Tuesday, June 30, 2009

"If the news is that important it will find me"

The rapid spread of the Michael Jackson news Over the last few days is the perfect illustration of the quote 'if the news is that important it will find me'. This was first uttered at a newspaper focus group in 2008, and it came from a teen who was explaining why he didn't buy newspapers. This chart by my friend Lynette Webb brilliantly illustrates it:

if the news is that important it will find me

I was in Germany when the news broke, watching the news channels on a hotel TV. The next morning the media had reports from all over the world, including the Glastonbury festival (where traditionally people were completely cut off from the outside world), all of whom found out the news within hours. People hearing it were passing it on by text, posting messages online and even starting to play Michael Jackson records at full volume, in order to let the world know.

A few other (media) thoughts:

The media obsession with twitter is out of proportion with it's reach. A few million people (probably 20m maximum) actively use twitter, compared to hundreds of millions who watch TV, read newspapers and so on, and yet in most of the news reports I heard twitter was mentioned before other media. Is it because many journalists use twitter? I think it probably is.

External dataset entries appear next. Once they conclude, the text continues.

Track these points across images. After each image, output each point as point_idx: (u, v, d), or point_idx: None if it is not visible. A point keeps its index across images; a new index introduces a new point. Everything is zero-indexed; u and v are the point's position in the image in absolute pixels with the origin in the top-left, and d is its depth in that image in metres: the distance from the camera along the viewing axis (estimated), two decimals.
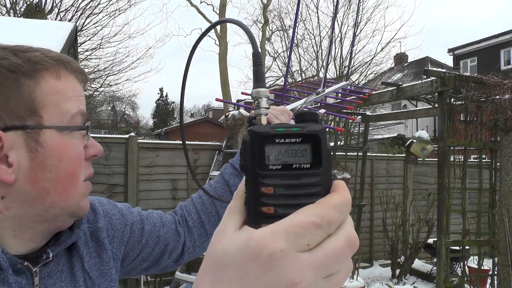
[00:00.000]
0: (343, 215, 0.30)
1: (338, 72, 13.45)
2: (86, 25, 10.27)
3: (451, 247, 3.65)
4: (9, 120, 0.53)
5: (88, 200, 0.63)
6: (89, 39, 10.59)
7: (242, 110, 5.05)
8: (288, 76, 14.99)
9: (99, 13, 10.35)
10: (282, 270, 0.28)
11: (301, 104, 1.10)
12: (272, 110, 0.89)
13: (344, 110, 4.18)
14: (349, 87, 3.07)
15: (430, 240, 5.27)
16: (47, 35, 2.60)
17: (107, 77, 11.74)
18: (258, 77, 0.39)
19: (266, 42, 12.77)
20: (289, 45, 14.18)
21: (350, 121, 11.13)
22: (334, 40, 13.41)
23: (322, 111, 1.14)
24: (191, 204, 0.91)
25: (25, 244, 0.58)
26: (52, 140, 0.55)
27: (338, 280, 0.30)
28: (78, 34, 7.87)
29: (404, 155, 6.29)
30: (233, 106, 8.07)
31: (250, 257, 0.28)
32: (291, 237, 0.28)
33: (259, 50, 0.42)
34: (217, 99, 1.43)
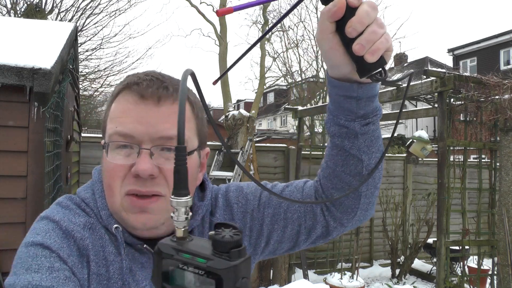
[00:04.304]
0: None
1: None
2: (86, 25, 10.25)
3: (450, 247, 3.65)
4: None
5: (136, 217, 0.65)
6: (89, 39, 10.58)
7: (242, 110, 5.05)
8: (288, 76, 14.94)
9: (99, 13, 10.33)
10: None
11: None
12: None
13: None
14: None
15: (430, 240, 5.28)
16: (47, 35, 2.60)
17: (107, 77, 11.74)
18: None
19: (266, 42, 12.76)
20: (289, 45, 14.19)
21: None
22: None
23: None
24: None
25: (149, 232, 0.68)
26: (104, 153, 0.66)
27: None
28: (78, 34, 7.87)
29: (404, 155, 6.30)
30: (232, 106, 8.05)
31: None
32: None
33: None
34: None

I've seen the search pattern charts (for example here), but has anyone got any stats on the number of texts sent? I'd also love to see the stats on breakfast TV viewing in Europe on Friday morning.

Michael Jackson songs dominated iTunes and Amazon in the days after, but not YouTube - why was this? You would have thougth the famous videos would have had millions of views. [Update 2nd July - Visible Measures is claiming that the Thriller video has been viewed 28m times in the last week.]

It's great that Ebay as well as the main ticketing agencies have offered refunds on the money spent on the concert tickets - Ebay did not need to do this, but it's great that they did.

Musical assets are very valuable in the digital age - depressingly, if predictably, shares in the record companies that had rights over the back catalogue all rose on the day after.